自古以來所有大才都不是從公辦學校出來,都不從群體的教育出來,通通是家庭教育、特別教育!
這裡的特別教育並沒有反對群體教育,群體教育所學的東西,特別的教育也都學,但不只是學那些。
大才教育最主要的內容是“究天人之際,通古今之變,成一家之言”的學問。
這些大才的理想,是體制學校承受不起,一般的老師也承受不起的,這種重責大任,我們只能交給承受得起的家長們。
我的大才培養夢
我曾經想在體制學校裡做那種培養大才的老師,因為我知道只要教材換一下,教法換一下,就可以了,可惜沒有機會讓我實現。
原來我在開始教小學時,就曾經這樣想過──我要培養大才。
民國五十八年(1969年)我從師專畢業,去當兵,六十年(1971年)正式任教。
我就跟校長商量,給我一個班,我要從一年級教到六年級。
或許因為那校長也有教育的理想,或許因為那個學校很特別,所以他答應了。
那學校有什麼特別呢?
它是臺中市的逢甲國小,座落在很偏遠的地方──當時有三百多個學生,現在只剩下三十多個。

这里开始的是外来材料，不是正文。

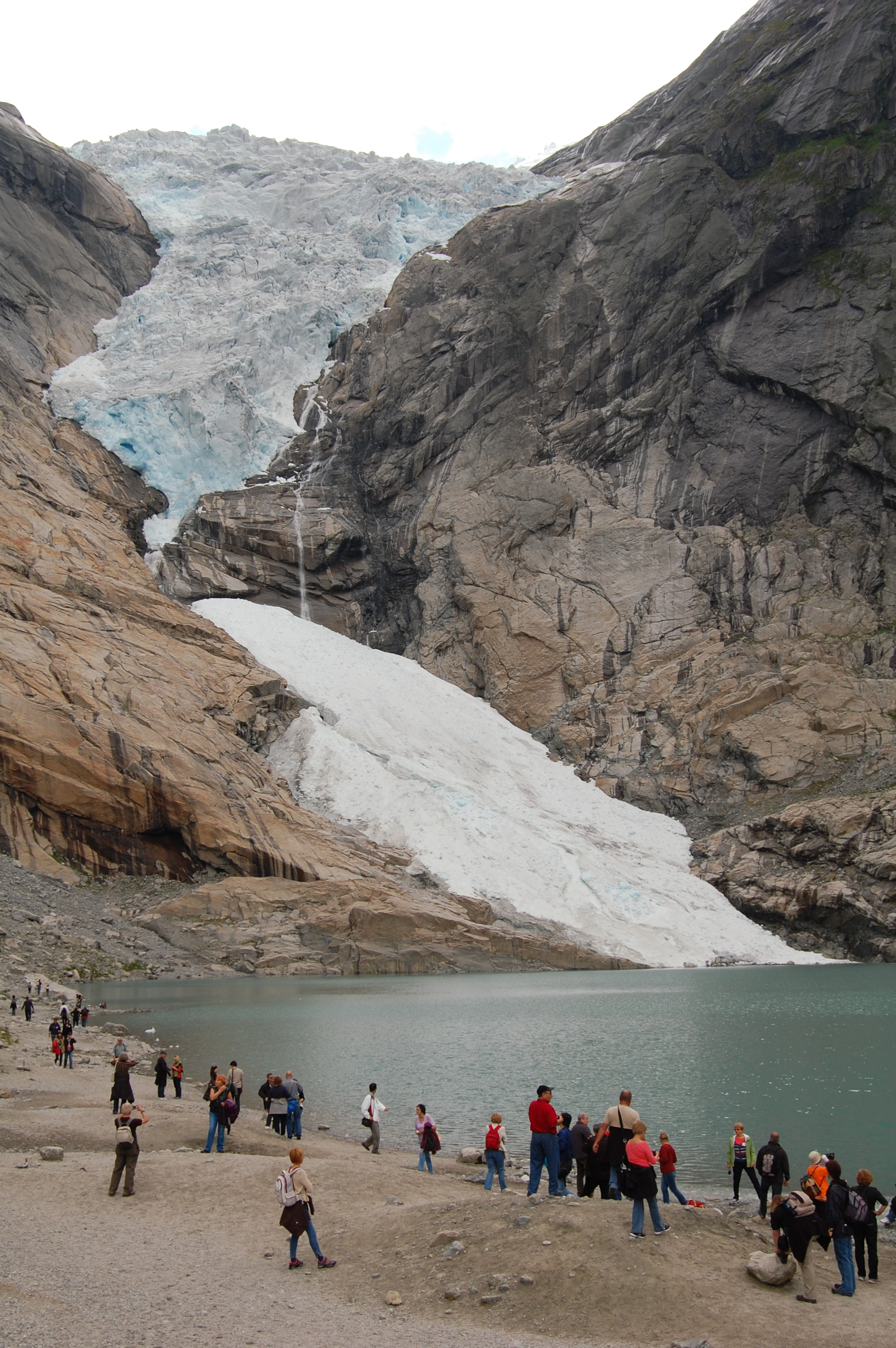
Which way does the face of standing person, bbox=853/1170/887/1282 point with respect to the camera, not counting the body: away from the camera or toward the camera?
away from the camera

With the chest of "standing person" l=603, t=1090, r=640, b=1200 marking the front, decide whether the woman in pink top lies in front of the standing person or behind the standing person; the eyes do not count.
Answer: behind

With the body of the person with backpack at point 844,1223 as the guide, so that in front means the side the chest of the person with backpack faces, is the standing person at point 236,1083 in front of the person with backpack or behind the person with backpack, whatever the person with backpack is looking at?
in front

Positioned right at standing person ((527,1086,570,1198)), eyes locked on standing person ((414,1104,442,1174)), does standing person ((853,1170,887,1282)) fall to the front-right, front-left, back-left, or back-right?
back-right

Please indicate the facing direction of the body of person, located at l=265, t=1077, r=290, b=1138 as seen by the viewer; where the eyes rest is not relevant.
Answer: away from the camera

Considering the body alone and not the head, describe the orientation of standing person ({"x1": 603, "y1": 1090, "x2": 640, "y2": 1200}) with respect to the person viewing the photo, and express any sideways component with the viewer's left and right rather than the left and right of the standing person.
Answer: facing away from the viewer
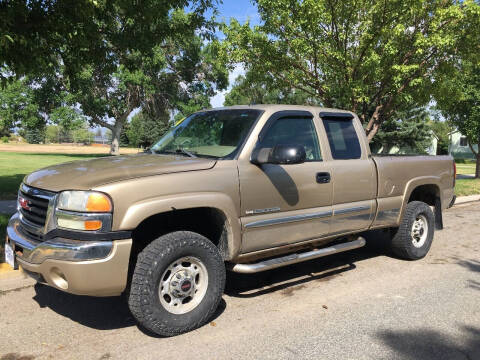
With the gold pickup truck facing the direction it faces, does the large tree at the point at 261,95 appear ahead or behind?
behind

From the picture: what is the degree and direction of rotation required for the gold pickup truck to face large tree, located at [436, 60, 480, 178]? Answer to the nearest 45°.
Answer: approximately 180°

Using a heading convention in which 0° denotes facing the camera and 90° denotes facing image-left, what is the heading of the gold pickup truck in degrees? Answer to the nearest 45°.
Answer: approximately 45°

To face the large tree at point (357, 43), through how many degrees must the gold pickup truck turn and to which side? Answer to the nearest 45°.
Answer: approximately 180°

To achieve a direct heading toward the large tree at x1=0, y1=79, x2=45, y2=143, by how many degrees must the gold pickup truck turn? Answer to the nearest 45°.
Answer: approximately 90° to its right
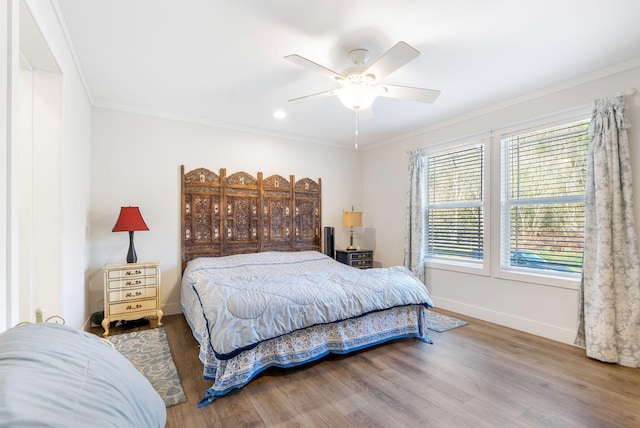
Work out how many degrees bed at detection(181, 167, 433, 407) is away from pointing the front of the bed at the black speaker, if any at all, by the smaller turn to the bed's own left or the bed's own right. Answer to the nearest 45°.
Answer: approximately 135° to the bed's own left

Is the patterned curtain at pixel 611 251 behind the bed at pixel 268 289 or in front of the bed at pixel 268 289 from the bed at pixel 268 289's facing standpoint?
in front

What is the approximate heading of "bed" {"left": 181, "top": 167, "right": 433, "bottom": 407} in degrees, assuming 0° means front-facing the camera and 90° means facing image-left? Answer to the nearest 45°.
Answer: approximately 315°

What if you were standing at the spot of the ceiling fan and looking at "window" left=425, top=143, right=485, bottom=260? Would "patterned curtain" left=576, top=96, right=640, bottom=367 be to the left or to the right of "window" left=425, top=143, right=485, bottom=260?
right

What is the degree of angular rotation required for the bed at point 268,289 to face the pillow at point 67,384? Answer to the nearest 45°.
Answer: approximately 45° to its right

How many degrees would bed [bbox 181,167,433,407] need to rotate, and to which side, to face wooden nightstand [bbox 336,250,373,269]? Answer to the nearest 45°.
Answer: approximately 90° to its left
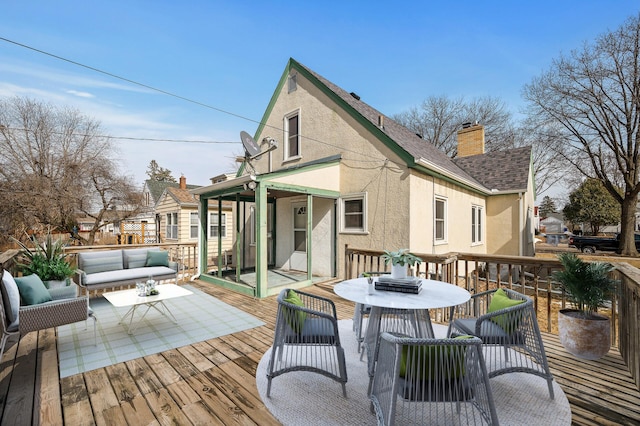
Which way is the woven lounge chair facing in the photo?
to the viewer's right

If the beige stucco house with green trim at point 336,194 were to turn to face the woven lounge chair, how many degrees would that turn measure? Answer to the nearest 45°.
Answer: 0° — it already faces it

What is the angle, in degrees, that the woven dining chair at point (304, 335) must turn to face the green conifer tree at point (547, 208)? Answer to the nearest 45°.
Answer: approximately 45° to its left

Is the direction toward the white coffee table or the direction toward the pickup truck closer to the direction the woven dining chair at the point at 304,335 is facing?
the pickup truck

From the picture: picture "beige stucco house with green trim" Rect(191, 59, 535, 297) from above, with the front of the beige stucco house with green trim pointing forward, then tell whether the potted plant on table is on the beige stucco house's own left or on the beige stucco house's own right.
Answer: on the beige stucco house's own left

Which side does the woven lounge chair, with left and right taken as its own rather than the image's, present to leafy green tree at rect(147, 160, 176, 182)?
left

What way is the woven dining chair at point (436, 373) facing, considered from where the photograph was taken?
facing away from the viewer

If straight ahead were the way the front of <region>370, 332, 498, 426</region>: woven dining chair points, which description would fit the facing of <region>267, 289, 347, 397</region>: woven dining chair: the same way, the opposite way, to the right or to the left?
to the right
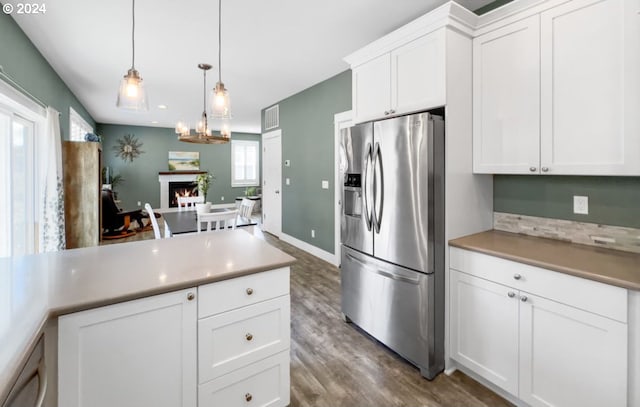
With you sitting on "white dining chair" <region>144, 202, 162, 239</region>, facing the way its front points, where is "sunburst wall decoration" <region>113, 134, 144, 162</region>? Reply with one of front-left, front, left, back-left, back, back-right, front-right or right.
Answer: left

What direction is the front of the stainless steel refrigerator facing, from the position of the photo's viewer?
facing the viewer and to the left of the viewer

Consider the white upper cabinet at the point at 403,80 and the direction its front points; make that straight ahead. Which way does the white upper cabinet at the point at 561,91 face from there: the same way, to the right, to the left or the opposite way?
the same way

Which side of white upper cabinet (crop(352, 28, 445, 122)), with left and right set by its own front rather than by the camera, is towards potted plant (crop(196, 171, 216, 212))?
right

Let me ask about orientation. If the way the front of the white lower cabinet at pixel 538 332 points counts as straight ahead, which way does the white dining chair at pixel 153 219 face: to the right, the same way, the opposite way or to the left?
the opposite way

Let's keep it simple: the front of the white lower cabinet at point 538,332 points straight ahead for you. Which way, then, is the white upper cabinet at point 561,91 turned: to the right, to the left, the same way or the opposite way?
the same way

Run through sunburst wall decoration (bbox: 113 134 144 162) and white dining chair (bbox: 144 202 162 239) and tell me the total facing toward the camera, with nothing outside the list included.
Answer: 1

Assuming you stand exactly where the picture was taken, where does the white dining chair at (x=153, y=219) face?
facing to the right of the viewer

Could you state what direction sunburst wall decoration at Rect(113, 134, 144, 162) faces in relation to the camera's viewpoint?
facing the viewer

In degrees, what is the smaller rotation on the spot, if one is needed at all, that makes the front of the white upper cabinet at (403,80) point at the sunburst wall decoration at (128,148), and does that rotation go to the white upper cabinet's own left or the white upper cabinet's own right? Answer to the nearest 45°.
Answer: approximately 90° to the white upper cabinet's own right

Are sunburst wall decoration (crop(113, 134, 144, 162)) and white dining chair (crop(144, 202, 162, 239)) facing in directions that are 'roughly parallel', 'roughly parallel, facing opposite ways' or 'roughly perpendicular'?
roughly perpendicular

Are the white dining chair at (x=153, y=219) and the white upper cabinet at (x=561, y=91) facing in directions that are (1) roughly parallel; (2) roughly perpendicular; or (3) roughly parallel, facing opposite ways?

因為在山裏面,大家都跑到外面去了──或許是因為地處偏僻,天高皇帝遠,校長就答應我了!
好,我就開始從一年級教,那我就想用大才的方式教這個班。
我數一數那一班一共七十個孩子,至少我培養出七個來吧,那其他的人呢?
其他的人,大才學不成,不是畫虎不成反類犬,而是刻鵠不成尚類䳱啊,大才培養不成,也成中才啊!
我就是這樣想的。
各位家長,你不要聽了我講培養大才,就認為孩子一定要成聖賢,培養不出聖賢就失望。
你不要失望,教育是一種希望,一種期待,我們只要有高遠的理想,而用一種學生能夠接受的,跟他一起成長的方式教他,就盡了我們培養大才的本份了。
所謂學生能接受的方式,就是讓他快樂的學習。
精確地說,不只是快樂的學習,而是幸福的學習。
所謂幸福,就是深度的快樂,發自於人性的快樂,而不是外在的從感性的本能上追求刺激的快樂。
我們要讓孩子幸福地學習幸福地成長。
我們有著高遠的理想,而用幸福的教學法,讓他在幸福中成長,是不是就一定能成就理想的人格呢?
是不是就出聖賢呢?
不容易的,但是不出聖賢,他也成為個君子,一個大君子。
我想我用大才的方式教這個班,將來他們縱使不成為大才,至少是比一般人好。
我這樣想。
果然,我教一年,效果就不錯了,至少他們的學校成績是那個學校開校二十年來最好的。
民國六十年距離現在是三十三年了。
可見我三十三年前我就開始實施讀經教育了。
但命運弄人,很可惜的是那個校長過兩年就調換了,又來一個校長。
那時候二年級剛帶完,新校長就告訴我:
“一個老師帶孩子太久,會影響孩子太深!
所以我們的制度為什麽要常換老師,因為多換幾個老師,多接觸老師的各種性格,孩子能有多元的學習,這樣才好。
”於是不讓我再帶那個班。
接那一班的人可高興了,他說這個班真好教,我就當科任去了。
不過這班後來也還不錯,經過了三十幾年,有一個學生跟我聯絡上了,他一定要請我回他們山裏面吃他父親種的竹筍。
他在路上跟我說:
“我沒有通知其他人,假如大家知道王老師要來了,路上就要塞滿人,我們就走不動了。
”可見他們還是很懷念我的,雖然我只教過兩年,這個大才培養的夢沒有實現,但他們如此記得我,也就夠了。